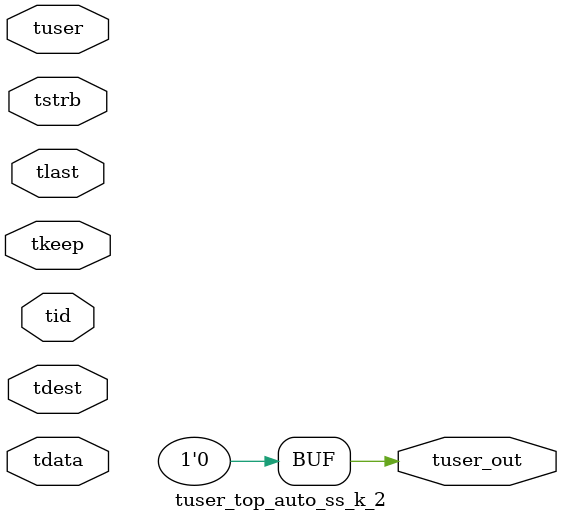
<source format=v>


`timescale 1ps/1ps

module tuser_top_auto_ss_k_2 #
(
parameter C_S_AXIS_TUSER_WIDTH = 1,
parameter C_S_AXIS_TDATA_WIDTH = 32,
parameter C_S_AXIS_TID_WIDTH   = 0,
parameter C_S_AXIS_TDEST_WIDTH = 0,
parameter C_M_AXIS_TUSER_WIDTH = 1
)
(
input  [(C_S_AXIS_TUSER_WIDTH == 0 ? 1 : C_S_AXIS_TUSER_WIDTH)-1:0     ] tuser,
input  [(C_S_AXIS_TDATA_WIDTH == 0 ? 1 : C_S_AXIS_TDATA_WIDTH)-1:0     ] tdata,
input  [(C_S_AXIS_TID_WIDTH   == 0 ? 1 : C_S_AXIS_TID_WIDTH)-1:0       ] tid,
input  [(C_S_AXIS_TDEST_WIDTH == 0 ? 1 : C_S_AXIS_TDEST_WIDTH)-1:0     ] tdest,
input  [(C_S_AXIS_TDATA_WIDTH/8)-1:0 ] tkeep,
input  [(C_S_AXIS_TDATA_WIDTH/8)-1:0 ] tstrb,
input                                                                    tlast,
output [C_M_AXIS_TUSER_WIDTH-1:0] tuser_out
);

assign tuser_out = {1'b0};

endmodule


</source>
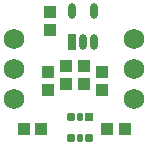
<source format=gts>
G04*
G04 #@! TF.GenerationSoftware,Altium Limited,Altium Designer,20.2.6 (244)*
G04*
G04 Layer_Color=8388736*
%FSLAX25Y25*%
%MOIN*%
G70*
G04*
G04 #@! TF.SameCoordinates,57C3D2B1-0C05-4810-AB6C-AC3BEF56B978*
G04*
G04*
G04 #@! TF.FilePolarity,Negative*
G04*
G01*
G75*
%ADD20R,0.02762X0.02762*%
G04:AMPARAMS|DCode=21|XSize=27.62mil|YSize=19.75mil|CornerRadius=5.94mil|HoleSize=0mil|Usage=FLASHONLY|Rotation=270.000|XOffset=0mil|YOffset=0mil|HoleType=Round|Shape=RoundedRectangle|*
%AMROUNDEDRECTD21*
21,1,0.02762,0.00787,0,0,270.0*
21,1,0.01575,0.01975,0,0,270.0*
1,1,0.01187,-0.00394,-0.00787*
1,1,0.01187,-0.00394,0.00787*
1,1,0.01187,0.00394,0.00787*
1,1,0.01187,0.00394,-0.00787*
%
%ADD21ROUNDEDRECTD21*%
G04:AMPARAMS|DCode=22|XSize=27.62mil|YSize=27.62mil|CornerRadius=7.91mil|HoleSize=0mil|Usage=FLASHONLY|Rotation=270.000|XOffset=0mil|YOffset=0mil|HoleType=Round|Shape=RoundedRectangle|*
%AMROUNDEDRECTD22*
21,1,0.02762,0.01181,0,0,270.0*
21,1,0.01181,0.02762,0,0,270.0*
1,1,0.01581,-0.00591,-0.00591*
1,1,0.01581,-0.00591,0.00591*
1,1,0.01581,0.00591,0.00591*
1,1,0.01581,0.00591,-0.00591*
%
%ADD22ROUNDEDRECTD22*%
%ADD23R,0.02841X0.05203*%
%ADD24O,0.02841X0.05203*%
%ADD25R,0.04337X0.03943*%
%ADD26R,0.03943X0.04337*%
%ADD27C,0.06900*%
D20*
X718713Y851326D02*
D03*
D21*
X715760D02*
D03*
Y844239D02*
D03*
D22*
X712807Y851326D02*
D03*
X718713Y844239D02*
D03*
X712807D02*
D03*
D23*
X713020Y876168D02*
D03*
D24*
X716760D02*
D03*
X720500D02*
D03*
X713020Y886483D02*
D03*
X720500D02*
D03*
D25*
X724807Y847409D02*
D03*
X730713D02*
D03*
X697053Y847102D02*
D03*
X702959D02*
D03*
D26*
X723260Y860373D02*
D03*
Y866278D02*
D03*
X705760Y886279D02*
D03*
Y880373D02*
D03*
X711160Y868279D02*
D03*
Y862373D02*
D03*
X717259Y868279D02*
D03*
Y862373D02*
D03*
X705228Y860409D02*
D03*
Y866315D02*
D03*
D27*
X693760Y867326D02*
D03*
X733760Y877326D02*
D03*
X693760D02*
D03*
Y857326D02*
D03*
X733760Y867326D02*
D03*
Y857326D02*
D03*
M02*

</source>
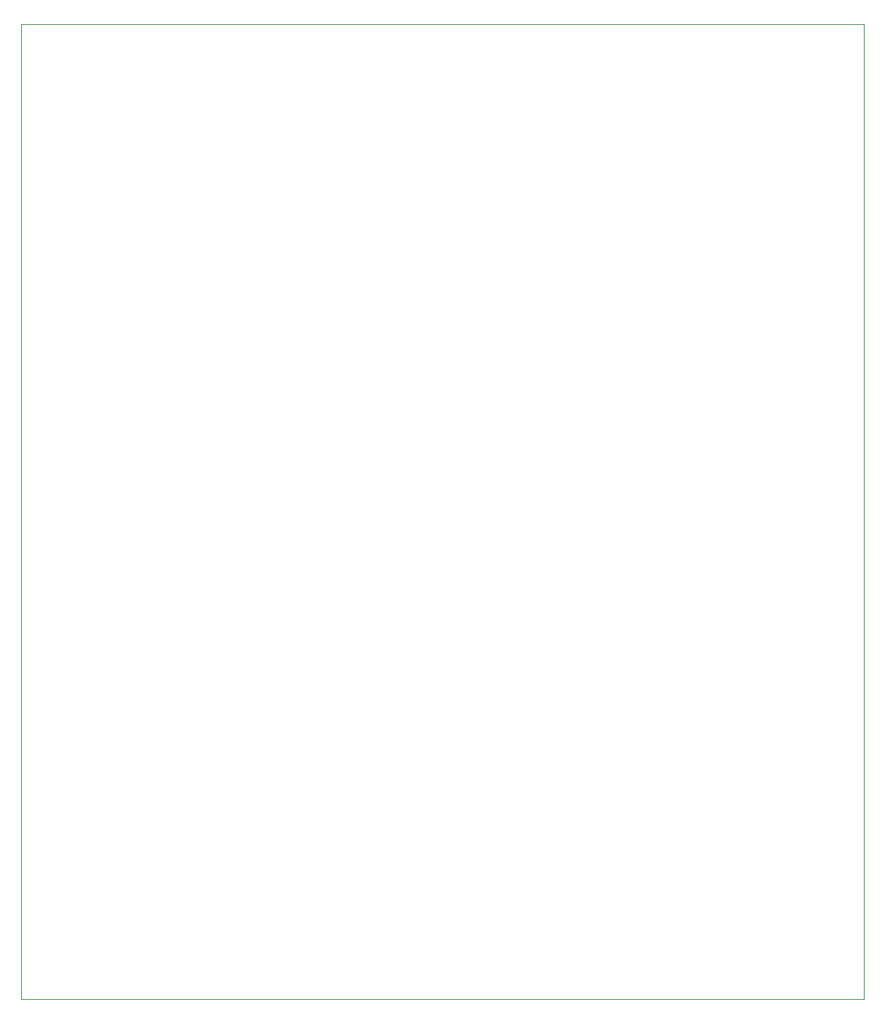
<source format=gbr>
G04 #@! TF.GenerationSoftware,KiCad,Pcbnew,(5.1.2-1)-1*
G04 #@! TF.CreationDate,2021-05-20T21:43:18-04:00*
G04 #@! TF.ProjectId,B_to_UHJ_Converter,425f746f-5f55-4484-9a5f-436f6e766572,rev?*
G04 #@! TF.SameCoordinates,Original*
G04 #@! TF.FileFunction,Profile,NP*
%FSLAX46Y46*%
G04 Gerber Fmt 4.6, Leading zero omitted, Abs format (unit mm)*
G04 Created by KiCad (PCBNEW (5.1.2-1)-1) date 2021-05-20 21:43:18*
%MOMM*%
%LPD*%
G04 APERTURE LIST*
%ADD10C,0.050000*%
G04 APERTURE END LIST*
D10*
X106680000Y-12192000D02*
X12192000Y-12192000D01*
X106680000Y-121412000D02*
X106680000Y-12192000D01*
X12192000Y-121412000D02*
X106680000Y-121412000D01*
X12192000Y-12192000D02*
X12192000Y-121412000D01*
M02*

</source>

## WHAT IS NEEDED
Copy each line of the data that contains the word "HoleSize", leaving the other lines out.

## RESULT
G04:AMPARAMS|DCode=21|XSize=27.62mil|YSize=19.75mil|CornerRadius=5.94mil|HoleSize=0mil|Usage=FLASHONLY|Rotation=270.000|XOffset=0mil|YOffset=0mil|HoleType=Round|Shape=RoundedRectangle|*
G04:AMPARAMS|DCode=22|XSize=27.62mil|YSize=27.62mil|CornerRadius=7.91mil|HoleSize=0mil|Usage=FLASHONLY|Rotation=270.000|XOffset=0mil|YOffset=0mil|HoleType=Round|Shape=RoundedRectangle|*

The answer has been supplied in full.